[Extrait présenté]:
#####
Désirer, ce n’est rien d’autre finalement qu’entretenir la distance qui nous sépare de ce qui nous attire. Il est bon dès lors, parfois, de laisser cet obscur objet du désir prendre un peu le large, de s’en séparer un moment pour mieux repartir à la quête de cette inaccessible étoile.

La bagnole ne fait pas exception. Lâcher un peu la bride à l’actualité, ne plus surveiller les réseaux sociaux pendant un moment, ne plus être à l’affût du moindre semblant d’information, demeurer indifférent aux micro événements dont on fait d’habitude la « sensation de l’année » permet de voir ensuite les choses un peu différemment. On ne prétendra pas y voir plus clair, ni être devenu plus lucide que les autres. Mais on voit, simplement, les choses autrement.
#####
[Données fournies]:
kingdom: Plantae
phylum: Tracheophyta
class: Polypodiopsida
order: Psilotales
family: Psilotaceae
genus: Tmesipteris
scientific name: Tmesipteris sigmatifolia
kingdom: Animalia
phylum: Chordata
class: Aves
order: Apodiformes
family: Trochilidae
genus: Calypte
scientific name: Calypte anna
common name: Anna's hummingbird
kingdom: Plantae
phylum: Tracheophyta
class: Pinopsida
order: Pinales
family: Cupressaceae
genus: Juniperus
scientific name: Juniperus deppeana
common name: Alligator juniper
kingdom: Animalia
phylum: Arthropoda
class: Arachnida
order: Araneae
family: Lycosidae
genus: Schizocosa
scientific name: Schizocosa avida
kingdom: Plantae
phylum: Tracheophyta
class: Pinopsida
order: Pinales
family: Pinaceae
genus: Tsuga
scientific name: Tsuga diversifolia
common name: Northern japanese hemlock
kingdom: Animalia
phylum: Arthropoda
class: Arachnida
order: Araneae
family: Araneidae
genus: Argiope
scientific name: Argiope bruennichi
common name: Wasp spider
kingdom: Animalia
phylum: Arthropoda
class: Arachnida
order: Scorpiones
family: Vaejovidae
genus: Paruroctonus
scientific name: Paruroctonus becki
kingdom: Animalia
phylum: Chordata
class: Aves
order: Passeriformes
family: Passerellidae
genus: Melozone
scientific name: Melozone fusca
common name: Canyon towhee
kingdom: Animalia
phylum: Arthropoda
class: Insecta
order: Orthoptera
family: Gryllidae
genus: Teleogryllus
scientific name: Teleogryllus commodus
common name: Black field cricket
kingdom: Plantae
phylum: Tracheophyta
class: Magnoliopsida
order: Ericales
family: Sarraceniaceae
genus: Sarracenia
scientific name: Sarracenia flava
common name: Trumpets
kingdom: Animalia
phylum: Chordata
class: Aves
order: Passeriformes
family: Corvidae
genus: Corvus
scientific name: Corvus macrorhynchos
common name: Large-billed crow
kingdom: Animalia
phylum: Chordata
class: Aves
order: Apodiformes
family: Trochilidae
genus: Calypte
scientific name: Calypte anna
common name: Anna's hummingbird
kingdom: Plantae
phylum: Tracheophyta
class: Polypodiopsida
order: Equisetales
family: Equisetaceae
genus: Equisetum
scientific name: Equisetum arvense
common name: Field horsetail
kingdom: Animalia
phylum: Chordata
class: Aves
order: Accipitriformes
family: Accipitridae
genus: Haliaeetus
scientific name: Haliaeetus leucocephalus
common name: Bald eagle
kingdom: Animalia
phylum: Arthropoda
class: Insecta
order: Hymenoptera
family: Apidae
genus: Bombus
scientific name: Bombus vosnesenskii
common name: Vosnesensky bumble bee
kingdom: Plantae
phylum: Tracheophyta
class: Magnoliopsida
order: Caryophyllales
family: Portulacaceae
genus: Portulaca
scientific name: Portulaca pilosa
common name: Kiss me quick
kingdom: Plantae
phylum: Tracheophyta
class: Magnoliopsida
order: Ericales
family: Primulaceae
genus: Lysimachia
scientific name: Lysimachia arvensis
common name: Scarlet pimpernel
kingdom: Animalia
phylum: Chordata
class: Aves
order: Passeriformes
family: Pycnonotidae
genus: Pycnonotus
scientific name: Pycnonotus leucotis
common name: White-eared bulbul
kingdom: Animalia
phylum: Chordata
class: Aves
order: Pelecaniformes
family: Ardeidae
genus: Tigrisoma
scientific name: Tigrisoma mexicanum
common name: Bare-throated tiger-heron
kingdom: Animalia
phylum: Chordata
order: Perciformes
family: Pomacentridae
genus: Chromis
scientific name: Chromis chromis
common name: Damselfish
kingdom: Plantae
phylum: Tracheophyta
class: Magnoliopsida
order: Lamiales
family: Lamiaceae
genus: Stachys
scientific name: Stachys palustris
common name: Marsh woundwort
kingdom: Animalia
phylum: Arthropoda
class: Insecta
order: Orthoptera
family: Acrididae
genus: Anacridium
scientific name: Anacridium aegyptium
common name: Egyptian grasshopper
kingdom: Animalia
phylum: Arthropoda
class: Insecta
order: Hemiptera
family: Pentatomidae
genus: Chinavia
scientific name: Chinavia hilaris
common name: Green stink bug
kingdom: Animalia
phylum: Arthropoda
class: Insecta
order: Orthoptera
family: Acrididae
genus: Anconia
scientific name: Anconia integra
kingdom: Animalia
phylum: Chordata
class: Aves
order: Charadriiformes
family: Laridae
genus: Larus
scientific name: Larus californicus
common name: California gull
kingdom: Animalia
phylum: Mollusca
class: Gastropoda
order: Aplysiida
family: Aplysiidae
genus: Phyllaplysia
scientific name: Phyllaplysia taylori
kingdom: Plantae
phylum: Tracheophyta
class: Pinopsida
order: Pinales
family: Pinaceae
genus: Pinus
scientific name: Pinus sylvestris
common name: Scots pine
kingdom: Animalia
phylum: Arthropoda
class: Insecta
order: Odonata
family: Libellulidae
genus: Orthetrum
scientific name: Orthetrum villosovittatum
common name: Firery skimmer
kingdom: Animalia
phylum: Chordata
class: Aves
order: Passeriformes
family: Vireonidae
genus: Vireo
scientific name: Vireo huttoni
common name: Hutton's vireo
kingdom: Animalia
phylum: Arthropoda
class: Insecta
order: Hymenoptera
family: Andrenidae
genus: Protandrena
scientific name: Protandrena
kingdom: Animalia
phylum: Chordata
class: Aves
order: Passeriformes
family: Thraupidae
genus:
#####
[Travail à faire]: Recopiez fidèlement, s'il vous plaît, le passage de l'extrait sur le désir compris entre « La bagnole ne » et « les choses autrement. », ces deux segments inclus.

[Réponse rédigée]:
La bagnole ne fait pas exception. Lâcher un peu la bride à l’actualité, ne plus surveiller les réseaux sociaux pendant un moment, ne plus être à l’affût du moindre semblant d’information, demeurer indifférent aux micro événements dont on fait d’habitude la « sensation de l’année » permet de voir ensuite les choses un peu différemment. On ne prétendra pas y voir plus clair, ni être devenu plus lucide que les autres. Mais on voit, simplement, les choses autrement.